__Required work__
Going through the data, count each line that has the word "solid". Reply with the total and nothing more.

Dataset items
>>>>
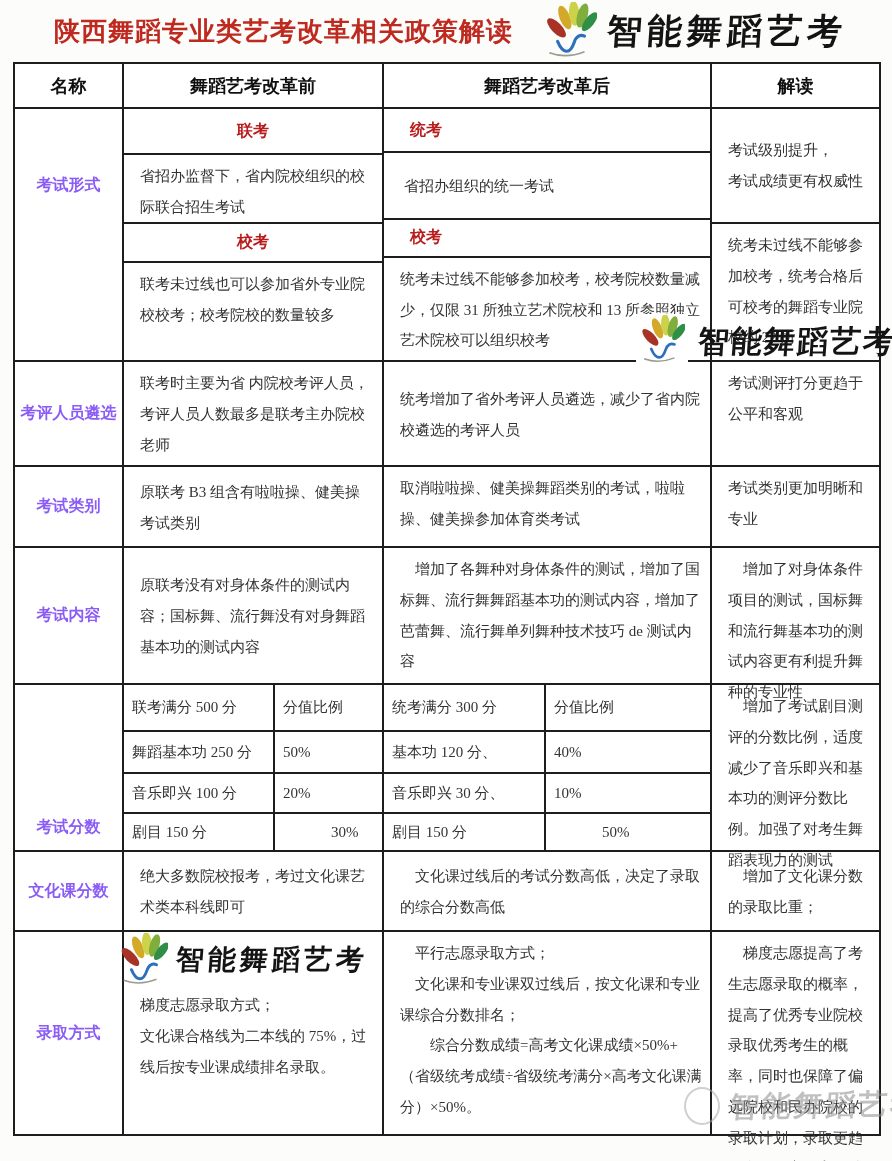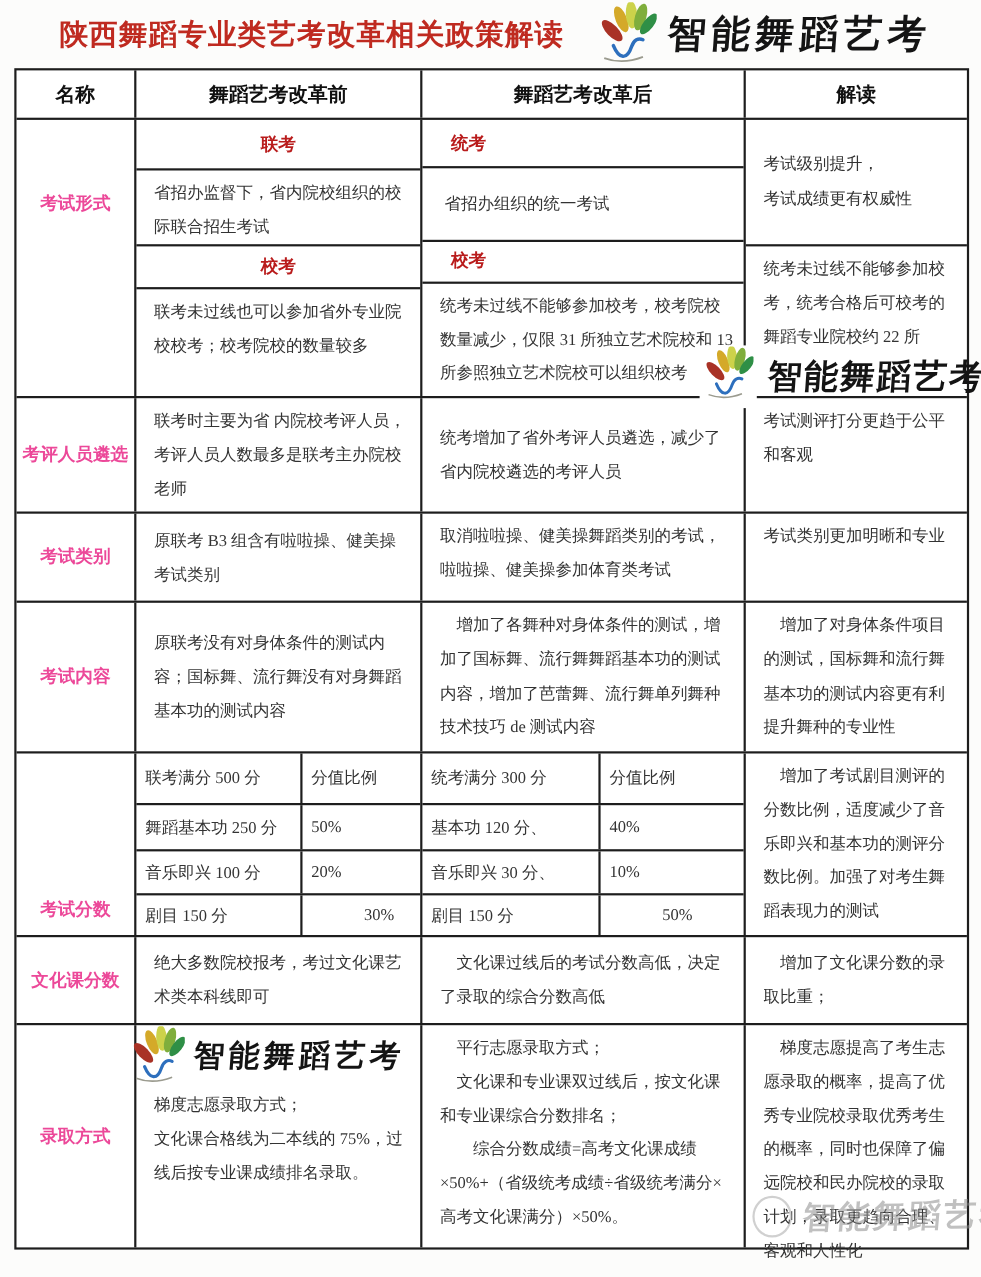--- a/index.html
+++ b/index.html
@@ -13,24 +13,24 @@
               transform:skewX(-4deg);}
   .brand-top .brand-text{font-size:35px;}
   .logo{flex:0 0 auto;}
   
   .tbl{position:absolute;left:13px;top:62px;width:864px;border:2px solid #1d1d1d;background:#fff;}
   .trow{display:flex;border-bottom:2px solid #1d1d1d;box-sizing:border-box;}
   .trow:last-child{border-bottom:none;}
   .cell{border-right:2px solid #1d1d1d;box-sizing:border-box;position:relative;
         display:flex;flex-direction:column;}
   .cell:last-child{border-right:none;}
-  .c1{width:109px;}.c2{width:260px;}.c3{width:294px;}.c4{flex:1;}
+  .c1{width:109px;}.c2{width:260px;}.c3{width:328px;}.c4{flex:1;}
   .hdr .cell{align-items:center;justify-content:center;font-weight:bold;font-size:18px;color:#101010;}
   .label{align-items:center;justify-content:center;font-weight:bold;font-size:16px;
-         color:#ec4899;text-align:center;}
+         color:#8b5cf6;text-align:center;}
   .label.top{justify-content:flex-start;padding-top:66px;}
   .label.bottom{justify-content:flex-end;padding-bottom:12px;}
   .txt{padding:6px 8px 4px 16px;font-size:15px;line-height:2.05;color:#333;}
   .vcenter{justify-content:center;}
   .indent{text-indent:1em;}
   .indent2{text-indent:2em;}
   .sub{border-bottom:2px solid #1d1d1d;box-sizing:border-box;display:flex;flex-direction:column;}
   .sub:last-child{border-bottom:none;}
   .s1{height:46px;}.s2{height:69px;}.s3{height:39px;}.s4{flex:1;}
   .i1{height:115px;justify-content:center;}.i2{flex:1;}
<<<<
__Your response__
4